We humans are all flawed. Could we possibly therefore have flawed images of what God wants us to do? I think so. Obviously, people twist the words of the Bible to mean what they want them to mean. But when we look at the big picture, we should all see something close to the same thing - a loving God who gave His Son for the eternal salvation of us flawed humans.

Well, I could sit here all day & talk philosophy & theology. In the last few days, I've really thought a lot about it. But, I have things to do. I want to cook a good dinner tonight, to work on painting more of the kitchen (there's an idea for a future blog entry) & to clean the garage a little more. It was such a huge job, I couldn't do it in one day. So, those subjects will have to wait until later.

Sunday, January 28, 2007

I'm glad this is a day of rest.

It's been a busy weekend, & it was a busy week before that.

We just returned from "Warmth in Winter 2007." Though I grew up in the Nashville area, I was unaware of this Methodist youth conference until about 3 1/2 years ago. This was my third year to attend as a chaperone/volunteer youth worker. As in years past, I came home thankful for the children God gave me, because He knew what He was doing. I love all the kids in our youth group, but they're kind of like grandchildren - when it's all over it's good to see them get into their parents' cars & go home. Mine have personalities more suited to my own. Or maybe I'm just used to them. Either way, I'm glad to be home.

As always, it was a lot of work (for me & Randy) but it was a lot of fun. This year, though, was a little different. In the past, I thought there was a lot of emphasis on our own personal relationship with God. Not that there's anything wrong with that - it's certainly the real foundation of our faith - but I was refreshed by this year's increased discussion of the needs of others and ways we can help. A video clip of Invisible Children gripped our hearts. The state youth conference is starting more mission opportunities, and the kids of our church are inspired.

In our district meeting, our group was a little embarrassed that when the district director asked for the best thing each group had ever done, we couldn't think of anything. Our church has - well, I hate to say it, but we've dropped the ball on our older youth. We have a really good younger youth program, but our older youth have been, in their words, neglected. I can understand why they feel that way.

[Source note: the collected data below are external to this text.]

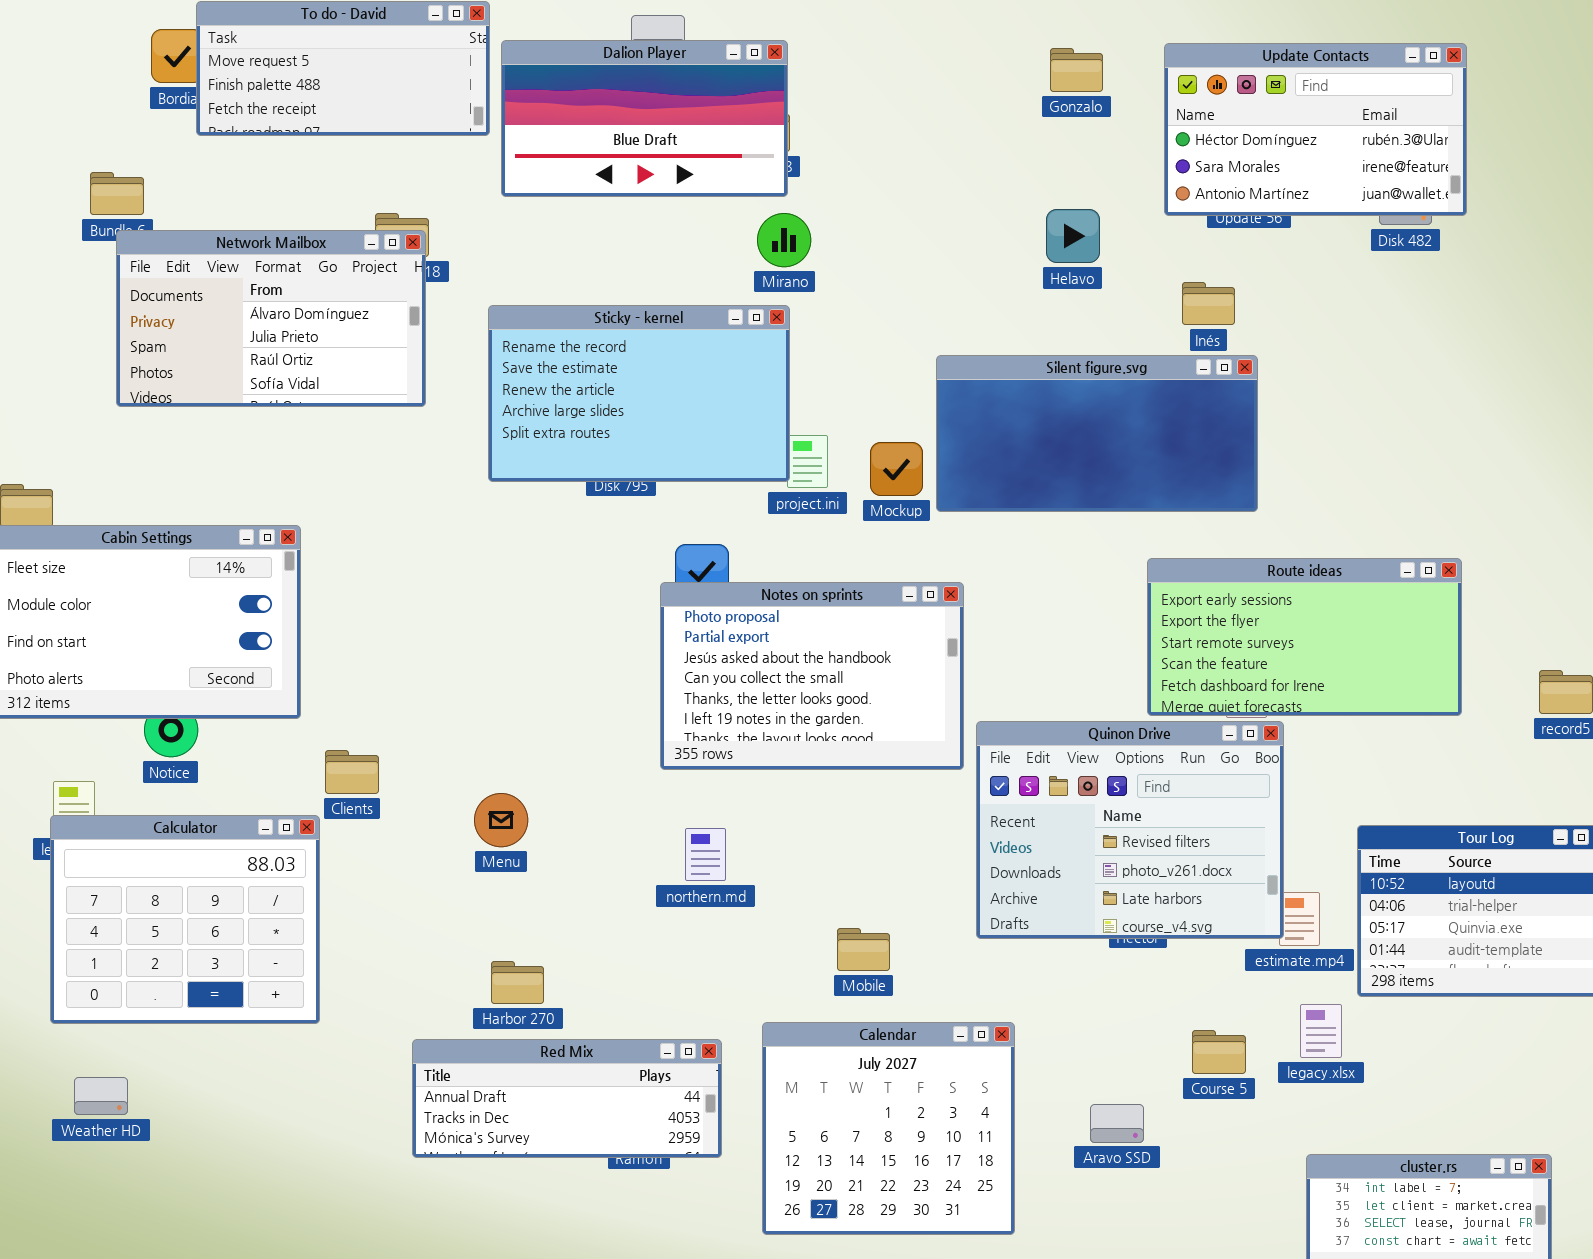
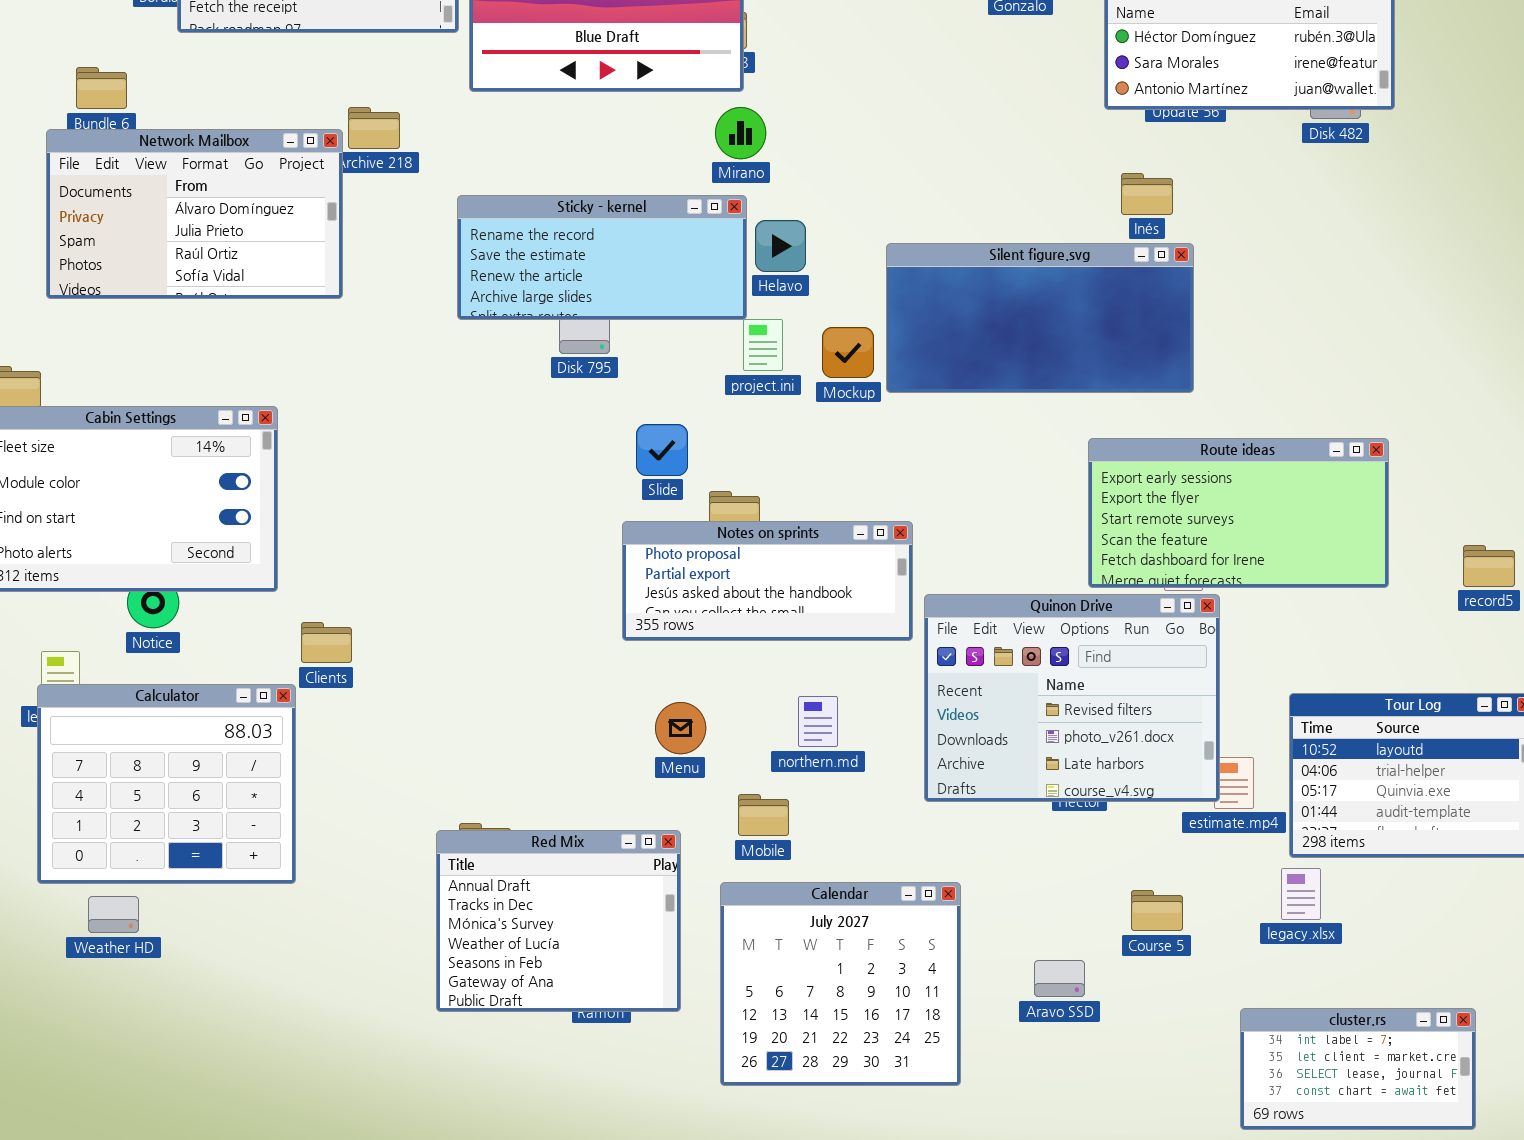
Helavo: [1046,209,1100,263] -> [755,220,806,272], moved
Network Mailbox: [116,230,426,407] -> [46,129,343,299], moved
Sticky - kernel: [488,305,790,482] -> [457,195,747,320], resized
Notes on sprints: [660,582,964,770] -> [622,521,913,641], resized
Menu: [474,793,528,847] -> [655,702,706,754], moved
northern.md: [685,828,726,881] -> [798,696,838,747], moved
Mobile: [837,928,890,971] -> [738,794,789,836], moved
legacy.xlsx: [1300,1004,1342,1058] -> [1281,868,1321,920], moved
Red Mix: [412,1039,722,1158] -> [436,830,681,1012], resized
Weather HD: [74,1077,128,1115] -> [88,896,139,933], moved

After my first trip to Warmth in Winter, I was inspired to help more with the youth. But, over time, my involvement waned, for various reasons. Last year, I had help chaperoning, & I really thought she was going to take over the leadership role. But, things happened. There were personality conflicts & deaths in families & busy schedules & tight finances. The youth group had all but fallen apart. Now our group is excited again, & I'm happy about that. I hold out hope.